* TASK INPUTS
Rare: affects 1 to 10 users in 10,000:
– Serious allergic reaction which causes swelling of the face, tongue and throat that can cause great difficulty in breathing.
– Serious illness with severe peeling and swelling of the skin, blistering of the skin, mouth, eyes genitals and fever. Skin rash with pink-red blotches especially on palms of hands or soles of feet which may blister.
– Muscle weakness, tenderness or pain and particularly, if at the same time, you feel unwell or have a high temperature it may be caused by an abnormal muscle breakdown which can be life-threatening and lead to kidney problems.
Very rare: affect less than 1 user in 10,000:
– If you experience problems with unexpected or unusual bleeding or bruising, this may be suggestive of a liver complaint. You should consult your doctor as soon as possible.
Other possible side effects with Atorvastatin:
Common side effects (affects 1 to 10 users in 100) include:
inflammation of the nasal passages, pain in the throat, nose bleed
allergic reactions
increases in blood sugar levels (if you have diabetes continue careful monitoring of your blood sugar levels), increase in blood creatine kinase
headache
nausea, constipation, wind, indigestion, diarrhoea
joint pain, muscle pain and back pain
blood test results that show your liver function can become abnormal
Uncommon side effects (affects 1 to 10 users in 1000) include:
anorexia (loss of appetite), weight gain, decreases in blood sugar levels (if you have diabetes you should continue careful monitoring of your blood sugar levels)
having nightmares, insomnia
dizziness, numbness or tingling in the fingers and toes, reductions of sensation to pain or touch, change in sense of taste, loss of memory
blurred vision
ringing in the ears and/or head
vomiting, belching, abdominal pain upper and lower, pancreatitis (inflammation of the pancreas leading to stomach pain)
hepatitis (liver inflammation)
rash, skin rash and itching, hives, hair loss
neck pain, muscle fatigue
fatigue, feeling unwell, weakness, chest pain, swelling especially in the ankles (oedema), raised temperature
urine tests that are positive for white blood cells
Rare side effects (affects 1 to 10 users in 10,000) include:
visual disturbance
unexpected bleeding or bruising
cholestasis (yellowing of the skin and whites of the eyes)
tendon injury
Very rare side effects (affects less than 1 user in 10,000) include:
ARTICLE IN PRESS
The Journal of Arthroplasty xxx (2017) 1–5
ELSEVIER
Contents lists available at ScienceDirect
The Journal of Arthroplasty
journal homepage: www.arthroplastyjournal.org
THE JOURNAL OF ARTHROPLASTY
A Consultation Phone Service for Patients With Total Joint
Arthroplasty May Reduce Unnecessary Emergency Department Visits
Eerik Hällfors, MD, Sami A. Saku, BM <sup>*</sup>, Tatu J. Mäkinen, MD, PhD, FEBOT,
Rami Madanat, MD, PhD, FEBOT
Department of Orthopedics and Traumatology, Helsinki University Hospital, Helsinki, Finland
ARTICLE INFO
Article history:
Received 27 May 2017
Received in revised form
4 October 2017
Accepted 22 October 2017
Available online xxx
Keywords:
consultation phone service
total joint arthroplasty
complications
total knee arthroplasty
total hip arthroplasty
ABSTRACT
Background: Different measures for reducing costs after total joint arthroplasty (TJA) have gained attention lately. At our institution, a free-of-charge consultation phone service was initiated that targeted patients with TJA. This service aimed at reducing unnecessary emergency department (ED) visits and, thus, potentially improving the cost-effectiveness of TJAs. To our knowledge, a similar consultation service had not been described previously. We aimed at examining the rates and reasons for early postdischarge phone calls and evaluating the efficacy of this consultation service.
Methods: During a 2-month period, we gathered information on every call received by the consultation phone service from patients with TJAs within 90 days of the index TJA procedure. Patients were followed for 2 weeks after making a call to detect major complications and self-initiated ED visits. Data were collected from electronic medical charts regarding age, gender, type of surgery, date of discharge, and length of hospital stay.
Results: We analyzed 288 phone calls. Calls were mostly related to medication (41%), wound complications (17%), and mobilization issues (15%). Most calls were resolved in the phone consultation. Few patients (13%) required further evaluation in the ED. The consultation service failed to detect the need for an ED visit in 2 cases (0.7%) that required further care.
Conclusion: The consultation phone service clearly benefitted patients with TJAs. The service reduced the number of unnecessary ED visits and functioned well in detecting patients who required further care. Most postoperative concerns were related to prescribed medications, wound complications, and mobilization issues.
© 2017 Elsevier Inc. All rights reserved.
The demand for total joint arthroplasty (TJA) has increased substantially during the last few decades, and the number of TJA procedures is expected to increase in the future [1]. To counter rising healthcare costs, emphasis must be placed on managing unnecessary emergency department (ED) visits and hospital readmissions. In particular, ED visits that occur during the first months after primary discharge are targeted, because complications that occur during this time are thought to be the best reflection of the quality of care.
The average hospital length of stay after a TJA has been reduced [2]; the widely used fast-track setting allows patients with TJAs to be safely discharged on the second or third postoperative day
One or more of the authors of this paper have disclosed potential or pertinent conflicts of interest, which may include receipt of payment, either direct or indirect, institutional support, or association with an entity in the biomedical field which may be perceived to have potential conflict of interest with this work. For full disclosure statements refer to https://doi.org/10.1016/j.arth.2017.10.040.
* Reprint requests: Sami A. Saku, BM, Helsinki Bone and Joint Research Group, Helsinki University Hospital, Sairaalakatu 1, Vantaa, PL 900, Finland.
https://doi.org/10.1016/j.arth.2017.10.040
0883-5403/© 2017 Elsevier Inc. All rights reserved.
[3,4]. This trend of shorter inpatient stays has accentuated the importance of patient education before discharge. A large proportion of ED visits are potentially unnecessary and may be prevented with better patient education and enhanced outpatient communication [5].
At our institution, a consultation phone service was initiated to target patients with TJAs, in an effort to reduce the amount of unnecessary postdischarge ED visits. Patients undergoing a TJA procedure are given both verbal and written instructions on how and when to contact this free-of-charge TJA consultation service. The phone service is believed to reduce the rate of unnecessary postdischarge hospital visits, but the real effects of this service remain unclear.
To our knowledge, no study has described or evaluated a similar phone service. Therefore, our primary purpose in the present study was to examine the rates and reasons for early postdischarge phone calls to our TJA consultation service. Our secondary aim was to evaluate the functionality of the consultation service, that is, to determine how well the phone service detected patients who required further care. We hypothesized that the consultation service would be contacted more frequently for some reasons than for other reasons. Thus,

* TASK OBJECTIVE
Pull together all lines from the data that mention the word "possible".

* RESPONSE TO THIS EXERCISE
– If you experience problems with unexpected or unusual bleeding or bruising, this may be suggestive of a liver complaint. You should consult your doctor as soon as possible.
Other possible side effects with Atorvastatin:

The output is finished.